Отношение, сформированное в раннем христианстве к игрокам, играм и вообще к любым проявлениям игрового начала, последовательно поддерживалось русской православной церковью. Настольные игры, устраива-емые во время праздников, приравнивались к другим проявлениям дохристианской праздничной культуры и потому запрещались как проявление «бесовства», а их участники преследовались. Кости, а затем карты и даже такие интеллектуальные игры, как шахматы и шашки, при наличии денежных ставок, могли привести к потере имущества, а бедность, как известно, «мать всех пороков». Церковь осуждала карточную игру как неправильное расходование времени, отпущенного Богом для трудов и молитвы ради спасения души. «Руководство для сельских пастырей» (1871 год) предупреждало: «А который христианин праздничные дни употреб-ляет на празднословие, на пересуды, на пьянство, на распутство, на нескромные игры, на кулачные бои и на другие непотребные дела, тот мало того, что нарушает праздники Господни, а еще оскверняет их и вместо Бога служит диаволу, вместо спасения губит душу свою»[510].
Игра могла не только сбивать с пути истинного, но и наставлять на него, что свидетельствовало о сохранении за ней ее древнего значения как «Божьего суда». В житии византийского юродивого Симеона находим такие строки: «Юноши остановились, и Иоанн, указывая пальцем, говорит Симеону: “Вот дорога, ведущая к жизни”, и он показал ему дорогу к святому Иордану, “а вот дорога, ведущая к смерти”, и показал на главную дорогу, по которой прошли родители их. “Помолимся, и каждый пусть станет на одной из этих дорог, и кинем жребий, и пойдем по той, что укажет жребий”… Они бросили жребий, и Симеону выпала десятка, а стоял он на дороге, ведущей к святому Иордану»[511].
Ценным источником по реконструкции традиционной мировоззренческой системы и роли и места в ней карточной игры являются русские волшебные и бытовые сказки. Количество сказочных текстов, связанных с игральными картами, сравнительно невелико (47, при общем количестве около 10 000, из них русских – более 4300[512]). Число этих записей имеет тенденцию к увеличению: вторая половина XVIII века – 2 текста, первая половина XIX века – 2, вторая половина XIX века – 18, начало XX века – 16. Такое распределение было связано не только с активизацией собирательско-издательской деятельности, но и с изменениями в быту, зафиксированными сказкой. К примеру, в сказочном повествовании закрепились такие ино-язычные заимствования, как «трактир», «графин», «бриллиант», «армия», «леворверт» и так далее. Если в самых ранних публикациях игра в карты присутствовала вместе с игрой в кости («В карты играют // Костью бросают»[513]), а мужицкий сын не знал, «что есть за карты», и обучался игре «в дураки» пять дней[514], то в сказках, относящихся ко второй половине XIX века, герой не раздумывая садился за знакомую ему игру, а о старомосковской игре в кости сказочник уже и не вспоминал.

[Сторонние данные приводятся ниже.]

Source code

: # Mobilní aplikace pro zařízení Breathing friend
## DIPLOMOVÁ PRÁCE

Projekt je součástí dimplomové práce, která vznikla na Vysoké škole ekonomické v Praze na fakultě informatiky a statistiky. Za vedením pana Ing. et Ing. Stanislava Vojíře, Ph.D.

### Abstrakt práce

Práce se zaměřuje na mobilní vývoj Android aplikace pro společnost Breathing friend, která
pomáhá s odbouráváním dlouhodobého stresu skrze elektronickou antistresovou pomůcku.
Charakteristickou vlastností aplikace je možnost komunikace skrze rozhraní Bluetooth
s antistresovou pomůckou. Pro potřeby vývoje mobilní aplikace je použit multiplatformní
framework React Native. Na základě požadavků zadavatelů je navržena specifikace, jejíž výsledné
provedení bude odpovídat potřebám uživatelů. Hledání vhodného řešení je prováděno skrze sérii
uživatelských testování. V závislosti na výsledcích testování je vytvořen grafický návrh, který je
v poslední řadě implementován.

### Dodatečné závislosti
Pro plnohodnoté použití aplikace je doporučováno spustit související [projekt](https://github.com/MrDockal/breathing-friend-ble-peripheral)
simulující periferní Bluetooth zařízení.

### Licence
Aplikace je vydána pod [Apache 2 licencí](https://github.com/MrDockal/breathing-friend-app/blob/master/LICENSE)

В рассмотренном сказочном материале карточная игра лишь в двух случаях являлась самостоятельным и главным сюжетообразующим мотивом. В одном из текстов обычно схематично изображаемая ситуация игры передана очень подробно, с описанием психологического состояния играющих и затягивающего характера игры на крупные ставки («Заведующий так осерчал, что уже на одном месте сидеть не может, и отпустить ему было жалко»; «Конечно, было Семену жутко, что проиграет, но ему удалось благополучно окончить»; «Заведующий чуть не сошел с ума и приписал ему три корабля с товарами» и тому подобное.)[515]. В другом тексте солдат, застигнутый в церкви за разбором карт, объяснил, что они заменяют ему Библию и календарь (туз – Бог, тройка – Святая Троица, шестерка – шесть дней творения мира, восьмерка – восемь человек, спасшихся от потопа, десятка – десять заповедей, масти – времена года, очки – дни в году и тому подобное)[516]. В большинстве же случаев игра оставалась дополнительным сюжетом или второстепенным эпизодом. В некоторых сказках колода карт не всегда присутствовала среди волшебных предметов[517], а карта, спрятанная в какое-либо вместилище и вызывающая духов-помощников, была не чем иным, как несколько видоизмененным мотивом чудесного ларца, табакерки или сумы[518].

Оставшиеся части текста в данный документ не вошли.